THE KING commands a different take on Shakespeare’s ‘Hal’, England’s Henry V and the immortal 1415 battle of Agincourt. Historical accuracy is sacrificed, but then ‘The Bard’ made stuff up and people see it as sacred, so Bravecarp if it makes you feel better. This somber re-imagining drops the stylized language of the plays for a grittier, more accessible, but still literate telling: you just won’t have to hit the pause button every other paragraph to decipher it. The fictional Falstaff is allowed presumption to reality, and there are a hefty number of further dramatic licenses taking facts to the stock, but the able cast and very impressive production design readily seize the day. You can parry swipes at history but the thrust strikes home, and Shakespeare isn’t wounded. Directed by David Michôd, co-writing the script with Joel Edgerton (playing Falstaff), it was released to film festivals in 2019 and thereafter shown via streaming.

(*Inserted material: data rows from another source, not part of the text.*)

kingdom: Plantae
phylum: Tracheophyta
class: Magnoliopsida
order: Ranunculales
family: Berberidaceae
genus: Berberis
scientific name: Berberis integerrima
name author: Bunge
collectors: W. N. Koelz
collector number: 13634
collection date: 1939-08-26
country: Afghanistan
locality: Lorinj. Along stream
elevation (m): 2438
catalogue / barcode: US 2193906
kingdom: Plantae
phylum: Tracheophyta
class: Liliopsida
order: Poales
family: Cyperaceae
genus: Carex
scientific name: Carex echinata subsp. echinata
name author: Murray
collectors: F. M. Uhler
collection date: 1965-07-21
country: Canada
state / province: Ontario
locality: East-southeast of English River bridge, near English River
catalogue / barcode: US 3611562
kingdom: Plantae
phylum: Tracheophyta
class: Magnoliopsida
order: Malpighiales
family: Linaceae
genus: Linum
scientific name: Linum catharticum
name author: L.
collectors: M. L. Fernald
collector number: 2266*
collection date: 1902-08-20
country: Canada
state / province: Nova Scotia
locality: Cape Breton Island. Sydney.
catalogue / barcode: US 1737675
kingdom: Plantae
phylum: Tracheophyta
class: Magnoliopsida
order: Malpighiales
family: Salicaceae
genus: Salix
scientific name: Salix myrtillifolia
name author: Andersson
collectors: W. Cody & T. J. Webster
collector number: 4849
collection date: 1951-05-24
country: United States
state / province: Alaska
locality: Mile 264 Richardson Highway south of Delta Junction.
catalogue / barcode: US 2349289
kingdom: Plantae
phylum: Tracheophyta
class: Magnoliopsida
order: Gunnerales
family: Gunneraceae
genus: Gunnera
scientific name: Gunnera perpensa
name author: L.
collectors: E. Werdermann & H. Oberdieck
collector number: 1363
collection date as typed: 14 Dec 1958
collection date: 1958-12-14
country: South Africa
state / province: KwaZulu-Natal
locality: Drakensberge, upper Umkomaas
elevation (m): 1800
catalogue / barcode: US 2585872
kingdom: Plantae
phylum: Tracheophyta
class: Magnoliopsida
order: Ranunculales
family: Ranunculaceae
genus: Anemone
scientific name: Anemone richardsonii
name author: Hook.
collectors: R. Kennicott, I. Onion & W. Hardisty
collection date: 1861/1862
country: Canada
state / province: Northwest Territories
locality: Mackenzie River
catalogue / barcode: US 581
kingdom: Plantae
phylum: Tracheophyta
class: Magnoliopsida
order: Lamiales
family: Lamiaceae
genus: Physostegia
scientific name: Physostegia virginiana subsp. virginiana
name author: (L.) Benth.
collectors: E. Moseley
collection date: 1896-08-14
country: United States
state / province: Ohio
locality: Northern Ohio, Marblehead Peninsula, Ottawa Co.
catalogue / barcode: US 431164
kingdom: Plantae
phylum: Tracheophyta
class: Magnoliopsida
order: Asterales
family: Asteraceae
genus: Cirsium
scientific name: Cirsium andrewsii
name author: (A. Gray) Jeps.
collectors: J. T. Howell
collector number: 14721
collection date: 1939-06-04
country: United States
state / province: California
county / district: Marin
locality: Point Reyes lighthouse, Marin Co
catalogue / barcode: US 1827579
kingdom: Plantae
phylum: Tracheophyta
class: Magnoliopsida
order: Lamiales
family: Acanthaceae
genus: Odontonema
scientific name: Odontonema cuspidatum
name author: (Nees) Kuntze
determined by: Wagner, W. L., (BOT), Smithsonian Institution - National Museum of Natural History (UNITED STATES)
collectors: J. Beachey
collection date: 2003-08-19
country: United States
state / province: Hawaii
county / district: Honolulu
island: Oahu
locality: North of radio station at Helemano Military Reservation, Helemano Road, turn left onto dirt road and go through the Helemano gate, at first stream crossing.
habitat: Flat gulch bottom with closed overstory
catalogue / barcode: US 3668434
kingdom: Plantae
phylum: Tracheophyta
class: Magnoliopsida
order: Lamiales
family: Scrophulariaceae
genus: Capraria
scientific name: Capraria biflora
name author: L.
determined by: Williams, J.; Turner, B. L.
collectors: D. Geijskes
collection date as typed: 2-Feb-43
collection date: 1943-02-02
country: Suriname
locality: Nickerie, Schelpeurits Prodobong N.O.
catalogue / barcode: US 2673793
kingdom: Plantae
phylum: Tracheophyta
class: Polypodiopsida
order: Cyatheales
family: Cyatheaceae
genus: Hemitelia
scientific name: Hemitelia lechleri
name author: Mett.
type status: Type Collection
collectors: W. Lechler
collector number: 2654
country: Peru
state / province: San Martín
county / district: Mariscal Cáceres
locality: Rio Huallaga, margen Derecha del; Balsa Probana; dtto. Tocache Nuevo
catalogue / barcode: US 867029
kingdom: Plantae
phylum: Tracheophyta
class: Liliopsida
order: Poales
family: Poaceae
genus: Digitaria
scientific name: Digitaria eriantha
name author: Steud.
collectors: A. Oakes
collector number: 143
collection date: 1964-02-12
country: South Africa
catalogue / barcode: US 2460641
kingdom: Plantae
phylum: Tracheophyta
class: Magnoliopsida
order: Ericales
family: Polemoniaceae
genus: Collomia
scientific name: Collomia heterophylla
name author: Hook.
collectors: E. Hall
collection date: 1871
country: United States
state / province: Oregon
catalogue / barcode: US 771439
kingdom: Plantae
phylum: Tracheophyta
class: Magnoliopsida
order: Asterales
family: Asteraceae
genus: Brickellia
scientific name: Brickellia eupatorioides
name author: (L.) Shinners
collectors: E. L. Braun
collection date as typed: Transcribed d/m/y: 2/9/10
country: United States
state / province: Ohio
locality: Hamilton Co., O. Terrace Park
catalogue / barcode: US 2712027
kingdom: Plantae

When King Henry IV (Ben Mendelsohn) dies, dissolute elder son Henry, Prince of Wales (Timothée Chalamet) takes the throne of a country riven by revolts (Scots, Welsh) and suspect of the young ruler’s ability. When France first insults him and then dispatches an assassin, Henry is compelled to take an army across the Channel and teach Charles VI how to ruin a stew.
Henry was 6’3″, and 27 when he assumed the throne; Chalamet (who’s American, perish ye thotts) is 5’10” and 23, but looks like he’s 15 and appears to weigh maybe twice that much. Quibbles to the catbox, as it’s a good performance—plus his middle name is Hal, so nock that in your longbow and “loose!” The entire cast is in rich medieval form, with extra praise due Edgerton’s war-weary but noble and heroic Falstaff, Sean Harris’ sage (or is it?) counsel as Sir William Gascoigne, and Robert Pattinson’s flamboyant sneering as Louis the Dauphin. The script bristles with their exchanges, and the 140 minutes move forward with dispatch.
Filmed for $23,000,000 in England and Hungary (subbing for France), the production design (credit Fiona Crombie) is beautifully detailed, with superbly meshed CGI used to augment the large-scale scenes of the invasion fleet, siege (of Harfleur, complete with blazing catapult action), and ultimately the massive muddy melee at Agincourt, by far the most vivid recreation yet of that decisive wipeout. Encased in armor, wallowing in the mud with thousands of men and horses trying to murder each other isn’t made to look glamorous. Brad Pitt was one of the producers, along with Edgerton and Michôd, who directed Pitt in War Machine.
Picking apart these historical epics for errors may irritate the strict, piss off professors and allow the perpetually snooty to snort, but—stunning surprise—they’re not intended to be documentaries: they’re meant to convey essence and feeling for time, place, people and events and hopefully convey the arcane, mythic and inexplicable mess of the past into something semi-understandable and entertaining for our own fraught & frazzled Fridays. Shake, stir and chase with a book. God Save the Screen.
With Thomasin McKenzie, Lily-Rose Depp, Tara Fitzgerald, Tom Glyn-Carney, Steven Elder, Dean-Charles Chapman.